Russia-Ukraine war at a glance: what we know on day 463 of the invasion | Russia #RussiaUkraine #war #glance #day #invasion #Russia

  • The French president, Emmanuel Macron, has said a negotiated peace in Ukraine may have to be be prioritised over putting Russia’s president, Vladimir Putin, on trial for war crimes. In a speech in Bratislava, he said: “If in a few months to come, you have a window for negotiation with the existing Russian political power, the question you will have is an arbitrage between a trial and a negotiation. And you will have to negotiate with the leaders you have, de facto, even if the day after you will have to judge them in front of international justice … Otherwise you can put yourselves just in an impossible situation where you say ‘I want you to go to jail but you are the only ones I can negotiate with’.”

  • Macron also urged Nato to offer Ukraine “tangible and credible” security assurances, arguing that it was in the west’s interests to do so as Kyiv “is today protecting Europe”. Leaders will meet in Vilnius, the capital of Lithuania, in July to discuss Nato membership for Ukraine.

  • The US has announced a new $300m arms package for Ukraine, including air defence systems and tens of millions of rounds of ammunition, but warned Kyiv that US weaponry should not be used for attacks within Russia. “We have been very clear with the Ukrainians privately – we’ve certainly been clear publicly – that we do not support attacks inside Russia,” said National Security Council spokesman John Kirby.

  • A German government spokesperson has said Ukraine has the right to attack Russian territory as it qualifies as self-defence. In an interview with German news website Deutsche Welle, Steffen Hebestreit said: “International law allows Ukraine to carry out strikes on the territory of Russia for the purpose of self-defence.”

  • Russia does not plan to declare martial law after Tuesday’s large-scale drone strike on Moscow, the Kremlin spokesperson, Dmitry Peskov, has said. The Kremlin’s comments came after several leading Russian officials and pro-war figures including Chechen ruler Ramzan Kadyrov urged Putin to respond to the drone attacks by declaring a state of total war.

  • Russia said Ukrainian artillery hit the Russian town of Shebekino on the Ukrainian border for a third time this week, injuring four people, while drones attacked two oil refineries 65-80km east of Russia’s biggest oil export terminals. Russian officials did not attribute blame for the drone attacks and said a fire at one of the terminals was put out.

  • The UN has proposed that Kyiv, Moscow and Ankara start preparatory work for the transit of Russian ammonia through Ukraine as it tries to salvage a deal allowing safe Black Sea grain exports, a source close to the talks has told Reuters. The Ukrainian president, Volodymyr Zelenskiy, in his nightly video address accused Russia of blocking all activity at the port of Pivdennyi, with 1.5 million tonnes of agricultural products unable to move.

  • Only 500 people are left in Bakhmut, the city in the east of Ukraine that has been subject to heavy fighting in the last year, according to its mayor. The figure from Oleksii Reva, reported by the Ukrainian news agency UNIAN, is a tiny fraction of its prewar population of 70,000.

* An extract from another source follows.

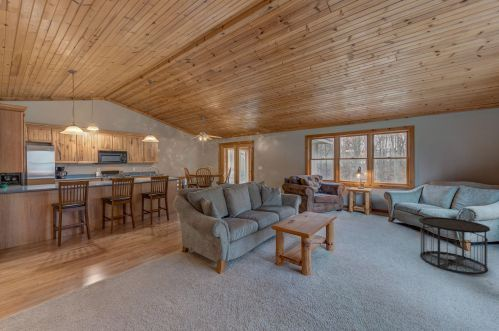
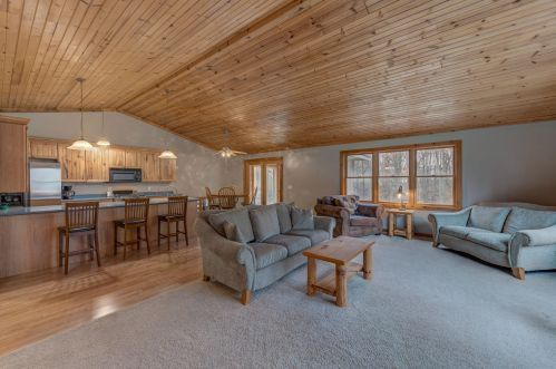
- side table [418,216,491,275]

  • Yevgeny Prigozhin, the head of the Russian mercenary group Wagner, has said he has asked prosecutors to investigate “crimes” committed by senior Russian defence officials before and during the invasion of Ukraine.

  • An Iraqi citizen fighting with Wagner was killed in Ukraine in early April, the first confirmed case of someone from the Middle East dying in the conflict, Prigozhin told Reuters. Abbas Abuthar Witwit died on April 7, a day after arriving at a Wagner hospital in the Russian-controlled eastern Ukrainian city of Luhansk, the RIA FAN news site also reported.

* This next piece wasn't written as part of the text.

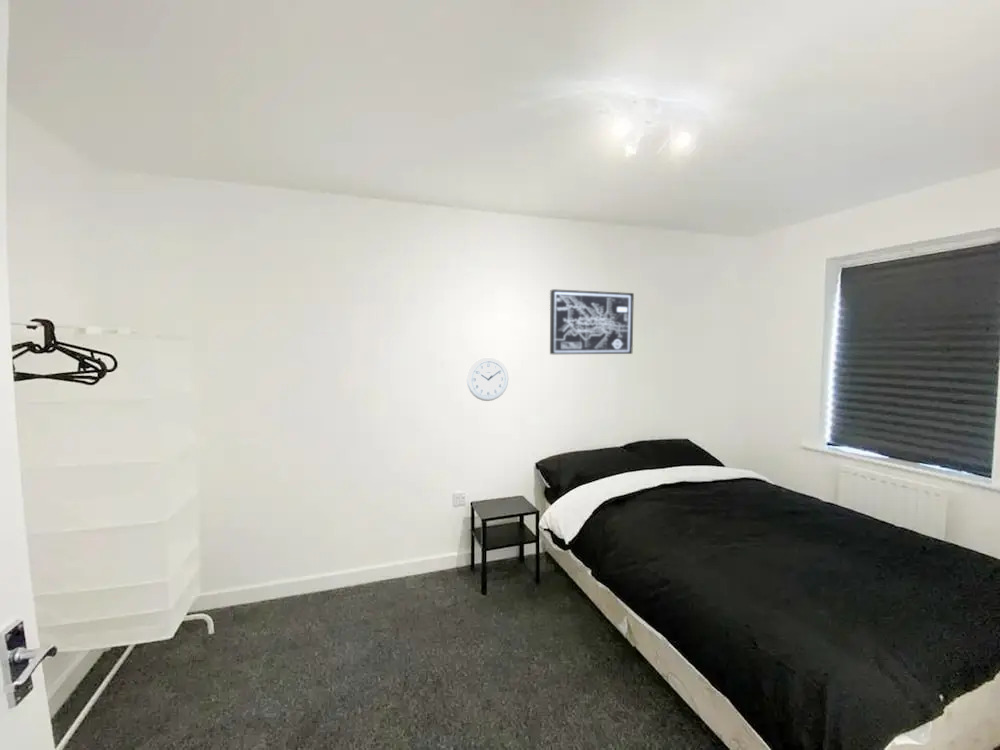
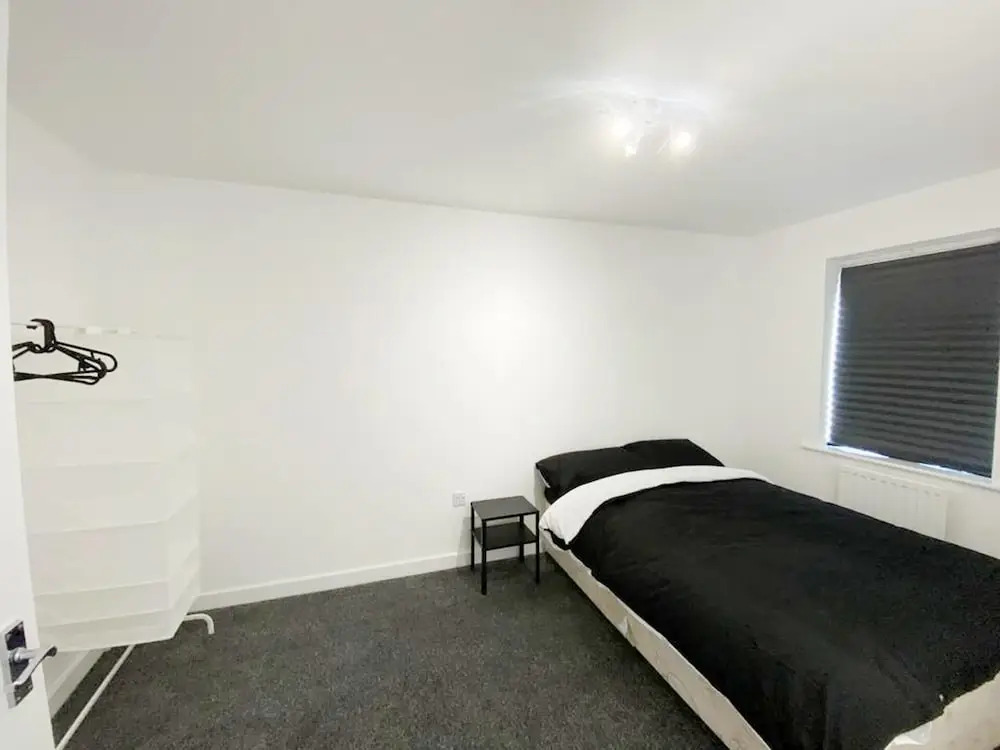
- wall art [549,288,635,355]
- wall clock [466,357,509,402]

  • Russia claimed it destroyed Ukrainian naval forces’ last major warship, the Yuri Olefirenko, which it said was stationed in the southern port of Odesa. The Russian air force said it attacked the ship on 29 May. Ukraine has not commented.

  • Analysis from the Kyiv Post suggests about 90% of the 500 missiles and drones launched by Russia in May in attacks on Ukraine failed, to the cost of $1.7bn. It said 533 of them were destroyed by the Ukrainian air force, including 401 Shahed-136 drones that cost about $20,000 each.

  • The Russian security council deputy chair, Dmitry Medvedev, said Britain was Moscow’s “eternal enemy”. Any British officials who facilitated the war in Ukraine could be considered legitimate military targets, he said.